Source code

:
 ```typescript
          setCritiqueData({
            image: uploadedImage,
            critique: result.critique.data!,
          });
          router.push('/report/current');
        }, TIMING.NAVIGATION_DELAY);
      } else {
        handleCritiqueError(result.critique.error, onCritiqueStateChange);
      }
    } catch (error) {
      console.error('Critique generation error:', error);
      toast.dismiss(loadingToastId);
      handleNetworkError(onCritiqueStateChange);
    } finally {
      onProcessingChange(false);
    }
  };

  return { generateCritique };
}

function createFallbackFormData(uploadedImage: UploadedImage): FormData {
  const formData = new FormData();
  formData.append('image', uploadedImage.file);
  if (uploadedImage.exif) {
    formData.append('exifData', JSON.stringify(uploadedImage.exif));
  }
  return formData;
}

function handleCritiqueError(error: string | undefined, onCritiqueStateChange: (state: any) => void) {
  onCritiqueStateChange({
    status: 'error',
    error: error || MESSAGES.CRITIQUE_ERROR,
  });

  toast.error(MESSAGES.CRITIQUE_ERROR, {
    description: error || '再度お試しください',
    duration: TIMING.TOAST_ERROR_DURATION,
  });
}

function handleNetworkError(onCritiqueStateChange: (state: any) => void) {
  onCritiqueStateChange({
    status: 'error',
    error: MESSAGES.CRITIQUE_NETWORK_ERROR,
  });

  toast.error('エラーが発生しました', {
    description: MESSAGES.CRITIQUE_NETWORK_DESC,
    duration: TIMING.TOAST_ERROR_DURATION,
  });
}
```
********************
Task prompt:
The material above must be returned word for word, complete.

Answer below:
Source code

:
 ```typescript
          setCritiqueData({
            image: uploadedImage,
            critique: result.critique.data!,
          });
          router.push('/report/current');
        }, TIMING.NAVIGATION_DELAY);
      } else {
        handleCritiqueError(result.critique.error, onCritiqueStateChange);
      }
    } catch (error) {
      console.error('Critique generation error:', error);
      toast.dismiss(loadingToastId);
      handleNetworkError(onCritiqueStateChange);
    } finally {
      onProcessingChange(false);
    }
  };

  return { generateCritique };
}

function createFallbackFormData(uploadedImage: UploadedImage): FormData {
  const formData = new FormData();
  formData.append('image', uploadedImage.file);
  if (uploadedImage.exif) {
    formData.append('exifData', JSON.stringify(uploadedImage.exif));
  }
  return formData;
}

function handleCritiqueError(error: string | undefined, onCritiqueStateChange: (state: any) => void) {
  onCritiqueStateChange({
    status: 'error',
    error: error || MESSAGES.CRITIQUE_ERROR,
  });

  toast.error(MESSAGES.CRITIQUE_ERROR, {
    description: error || '再度お試しください',
    duration: TIMING.TOAST_ERROR_DURATION,
  });
}

function handleNetworkError(onCritiqueStateChange: (state: any) => void) {
  onCritiqueStateChange({
    status: 'error',
    error: MESSAGES.CRITIQUE_NETWORK_ERROR,
  });

  toast.error('エラーが発生しました', {
    description: MESSAGES.CRITIQUE_NETWORK_DESC,
    duration: TIMING.TOAST_ERROR_DURATION,
  });
}
```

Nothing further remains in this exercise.